» The task:
Reproduce the text of every item below line for line without altering anything, and leave the pictures out of your answer.

» Extracted entries:
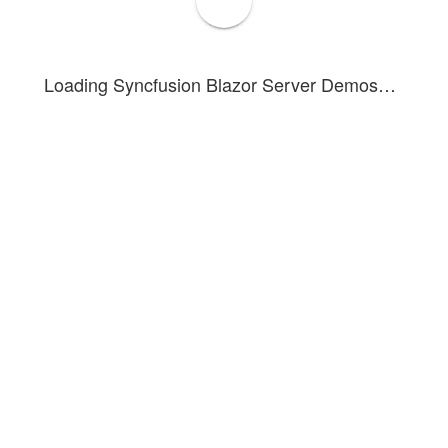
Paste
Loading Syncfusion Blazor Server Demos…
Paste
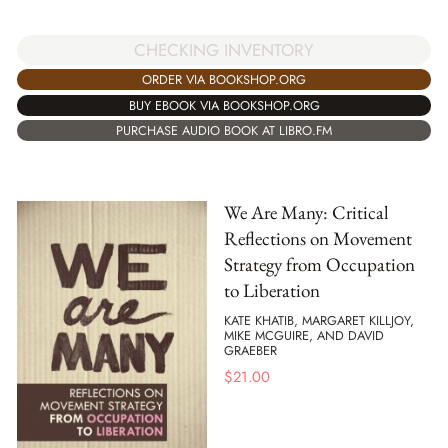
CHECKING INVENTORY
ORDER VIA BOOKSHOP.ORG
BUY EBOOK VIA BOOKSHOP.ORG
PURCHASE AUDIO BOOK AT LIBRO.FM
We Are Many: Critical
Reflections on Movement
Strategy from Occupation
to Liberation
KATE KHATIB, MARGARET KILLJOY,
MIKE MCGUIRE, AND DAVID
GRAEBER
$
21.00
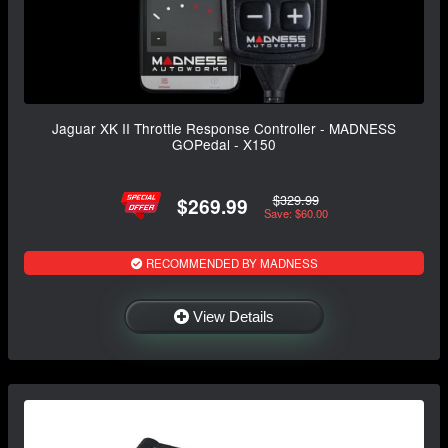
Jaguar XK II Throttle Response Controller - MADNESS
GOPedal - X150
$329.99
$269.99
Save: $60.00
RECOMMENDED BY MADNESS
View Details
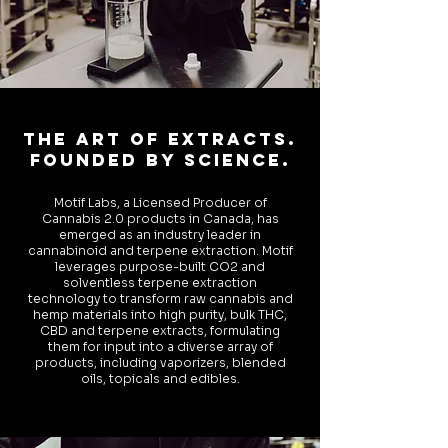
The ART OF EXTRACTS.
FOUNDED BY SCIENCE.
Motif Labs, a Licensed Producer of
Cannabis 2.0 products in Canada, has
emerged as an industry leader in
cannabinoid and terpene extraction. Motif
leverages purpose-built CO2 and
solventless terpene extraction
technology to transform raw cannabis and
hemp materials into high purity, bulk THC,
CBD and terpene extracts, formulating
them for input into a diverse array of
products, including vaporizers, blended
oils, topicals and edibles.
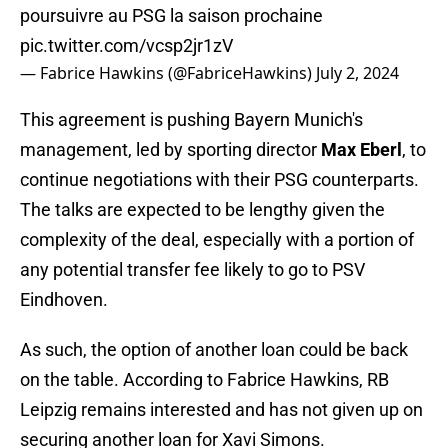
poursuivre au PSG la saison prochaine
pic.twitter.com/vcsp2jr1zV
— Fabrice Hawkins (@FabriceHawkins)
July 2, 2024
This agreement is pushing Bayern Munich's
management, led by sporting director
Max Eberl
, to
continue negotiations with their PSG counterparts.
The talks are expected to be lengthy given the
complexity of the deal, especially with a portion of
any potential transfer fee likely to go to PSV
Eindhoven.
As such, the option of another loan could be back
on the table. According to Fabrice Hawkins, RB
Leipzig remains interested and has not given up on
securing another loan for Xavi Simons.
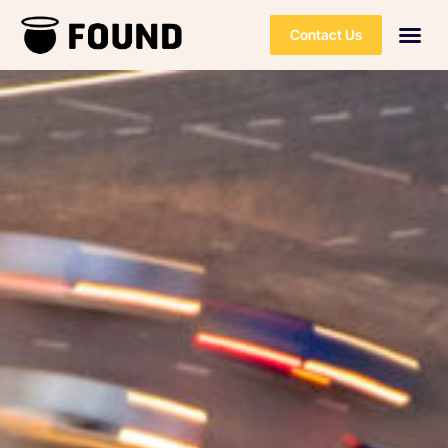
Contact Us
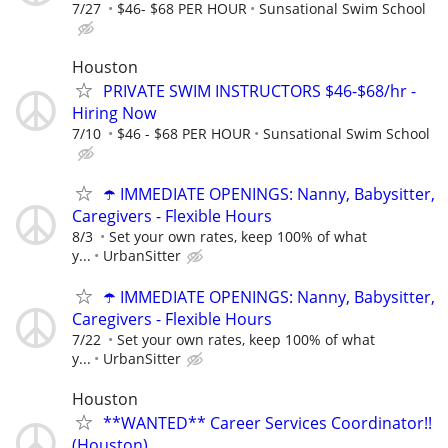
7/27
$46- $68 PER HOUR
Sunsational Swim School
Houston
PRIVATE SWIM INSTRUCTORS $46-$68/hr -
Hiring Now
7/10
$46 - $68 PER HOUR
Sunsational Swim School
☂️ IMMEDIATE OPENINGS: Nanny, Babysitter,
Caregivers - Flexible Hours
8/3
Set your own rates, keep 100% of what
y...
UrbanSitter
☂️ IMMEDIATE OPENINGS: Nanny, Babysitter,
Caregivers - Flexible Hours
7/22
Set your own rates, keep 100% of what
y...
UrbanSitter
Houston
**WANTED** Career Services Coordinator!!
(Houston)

» Written reply:
Paste
Loading Syncfusion Blazor Server Demos…
Paste
CHECKING INVENTORY
ORDER VIA BOOKSHOP.ORG
BUY EBOOK VIA BOOKSHOP.ORG
PURCHASE AUDIO BOOK AT LIBRO.FM
We Are Many: Critical
Reflections on Movement
Strategy from Occupation
to Liberation
KATE KHATIB, MARGARET KILLJOY,
MIKE MCGUIRE, AND DAVID
GRAEBER
$
21.00
Jaguar XK II Throttle Response Controller - MADNESS
GOPedal - X150
$329.99
$269.99
Save: $60.00
RECOMMENDED BY MADNESS
View Details
The ART OF EXTRACTS.
FOUNDED BY SCIENCE.
Motif Labs, a Licensed Producer of
Cannabis 2.0 products in Canada, has
emerged as an industry leader in
cannabinoid and terpene extraction. Motif
leverages purpose-built CO2 and
solventless terpene extraction
technology to transform raw cannabis and
hemp materials into high purity, bulk THC,
CBD and terpene extracts, formulating
them for input into a diverse array of
products, including vaporizers, blended
oils, topicals and edibles.
poursuivre au PSG la saison prochaine
pic.twitter.com/vcsp2jr1zV
— Fabrice Hawkins (@FabriceHawkins)
July 2, 2024
This agreement is pushing Bayern Munich's
management, led by sporting director
Max Eberl
, to
continue negotiations with their PSG counterparts.
The talks are expected to be lengthy given the
complexity of the deal, especially with a portion of
any potential transfer fee likely to go to PSV
Eindhoven.
As such, the option of another loan could be back
on the table. According to Fabrice Hawkins, RB
Leipzig remains interested and has not given up on
securing another loan for Xavi Simons.
Contact Us
7/27
$46- $68 PER HOUR
Sunsational Swim School
Houston
PRIVATE SWIM INSTRUCTORS $46-$68/hr -
Hiring Now
7/10
$46 - $68 PER HOUR
Sunsational Swim School
☂️ IMMEDIATE OPENINGS: Nanny, Babysitter,
Caregivers - Flexible Hours
8/3
Set your own rates, keep 100% of what
y...
UrbanSitter
☂️ IMMEDIATE OPENINGS: Nanny, Babysitter,
Caregivers - Flexible Hours
7/22
Set your own rates, keep 100% of what
y...
UrbanSitter
Houston
**WANTED** Career Services Coordinator!!
(Houston)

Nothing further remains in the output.